From the top-weighted genes, we then performed feature selection to obtain the most relevant genes. We considered 50 genes with the top average importance as the most relevant to the prediction of severity (Fig 4b, Table S1). Expression of these genes reached an average AUROC of 0.8066 (0.6194 for random selection of 50 genes from the top-weighted gene list) in predicting severity level. This value is higher than for the set of differentially expressed genes between asthma patients and control samples identified by Yan et al. (average AUROC of 0.5448; Fig 4a). We hypothesize that asthma-associated genes, identified from case-control differential expression analysis, may represent a collective set of genes in general pathogenic pathways. As pathogenicity and transition to severe phenotypes may involve different mechanisms, these factors may not be sufficient to fully explain the causes of severe asthma for different subgroups.
We also compared our selected genes with differentially expressed genes (DEGs) related to severity (see Methods for details). In terms of predicting asthma severity, the DEGs showed higher performance than our selected genes (average AUROC of 0.9632; Fig 4a). There is no overlapping between our selected genes with top DEGs, but direct connections exist between these two groups in the gene network from STRING (string-db.org) (Fig S10). Moreover, network analysis showed that our selected genes have higher interconnectivity and higher centrality in the network (Wilcoxon test, p-value = 0.018) compared to the DEGs, indicating their more central roles (Fig S10, Fig S11).
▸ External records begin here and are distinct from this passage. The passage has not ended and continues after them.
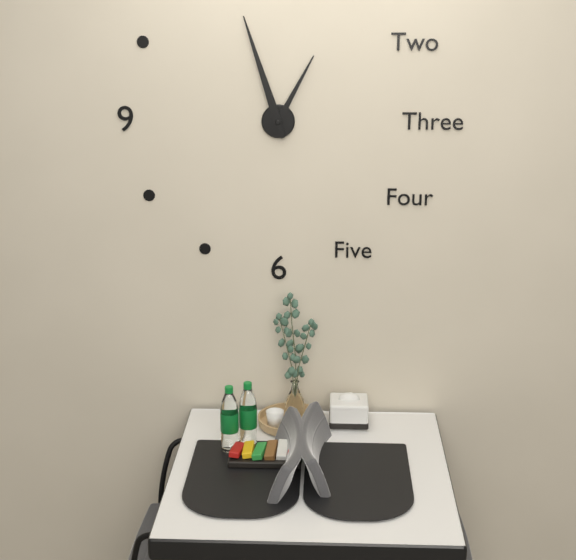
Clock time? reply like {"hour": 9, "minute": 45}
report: {"hour": 12, "minute": 57}
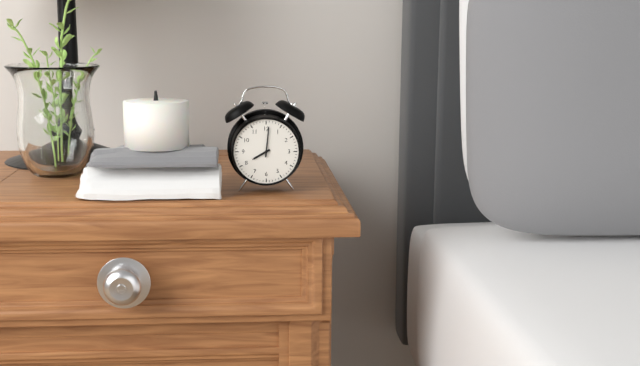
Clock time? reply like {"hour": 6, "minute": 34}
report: {"hour": 8, "minute": 1}
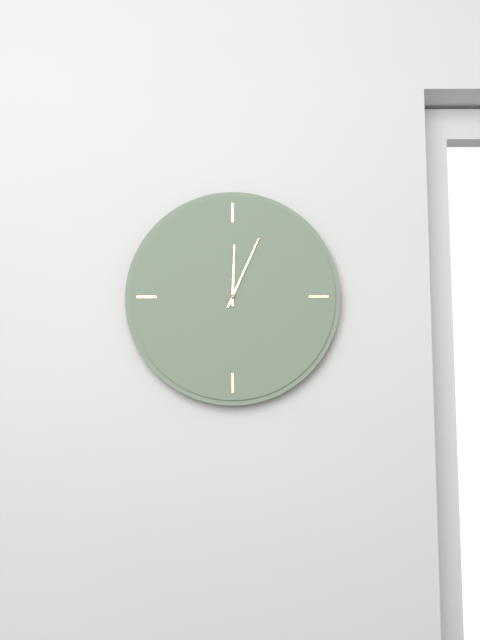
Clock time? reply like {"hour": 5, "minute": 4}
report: {"hour": 12, "minute": 4}
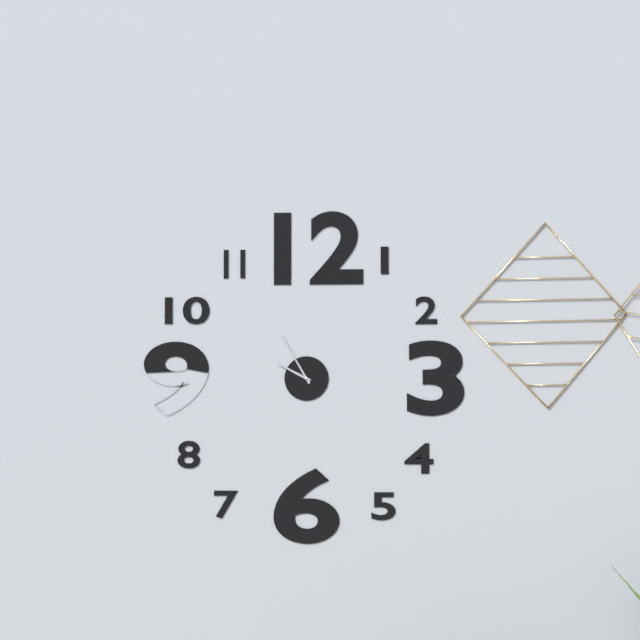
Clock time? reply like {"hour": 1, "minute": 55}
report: {"hour": 9, "minute": 55}
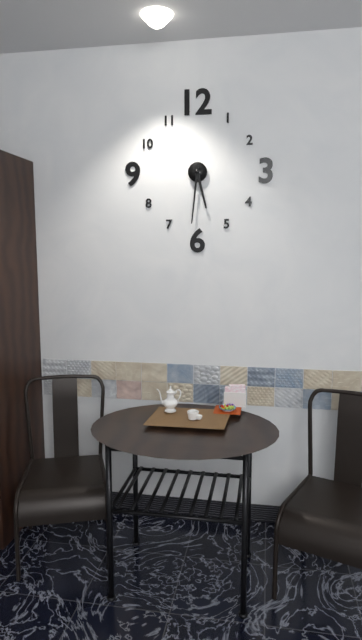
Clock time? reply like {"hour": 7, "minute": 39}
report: {"hour": 5, "minute": 31}
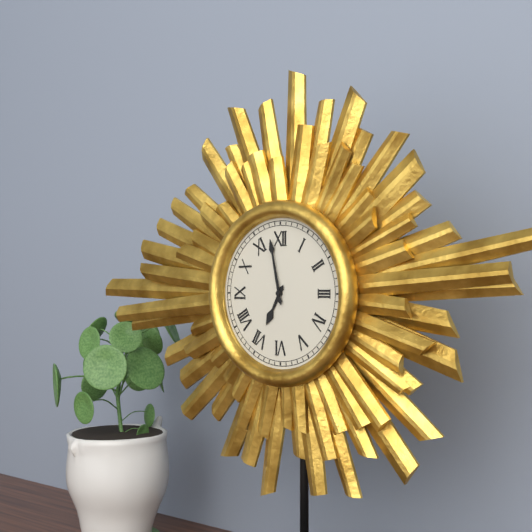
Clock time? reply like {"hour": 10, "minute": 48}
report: {"hour": 6, "minute": 58}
Thus, as these genes are selected from the hidden units corresponding to functional gene groups, we believe that they may be more functionally important in the regulatory network despite performing lower for predicting severity than severity-related genes.
Our list of selected genes included genes related to autoimmune responses, such as antigen processing and presentation, T-cell toxicity, interferon signaling and cell adhesion (Fig 4c). In the context of a protein-protein interaction network, we identified genes residing in various functional modules (Fig 4d). Specifically, several genes, such as human leukocyte antigen genes and cathepsin L1, belonged to a module related to immune response. In addition, the list included genes with potential relevance to asthma pathogenesis, such as immunoglobulin heavy chain (IGHG1, IGHA1 and IGHV3-48), inflammation (S100A9) (13) and iron response (IREB2) (14, 15) genes.
Prediction of clinical measurements
To evaluate an individual’s lung function, clinicians use the ratio of the volume forcefully exhaled in one second versus the maximum volume of a forceful exhale (i.e., the FEV1/FVC ratio) (16). A significantly reduced FEV1/FVC ratio is a sign of airflow obstruction, and is considered a criterion for asthma severity.
We found that the hidden units in Hsig generally showed a higher absolute value of correlation with the FEV1/FVC ratio, in both the positively and negatively correlated subsets, compared to other hidden units, indicating clinical relevance of these hidden units (Fig 5a).
Finally, we tried to predict the pre- and post-treatment FEV1/FVC ratios with the value of hidden units and expression of their top-weighted genes using a support vector machine and LASSO (Fig 5b, c, Table S2, S3 and Fig S12, S13). The selected genes achieved the highest predictive performance, in terms of both mean squared error and explained variance. Together, these results suggest that the selected hidden units and genes are clinically relevant and could be used as markers for asthma severity.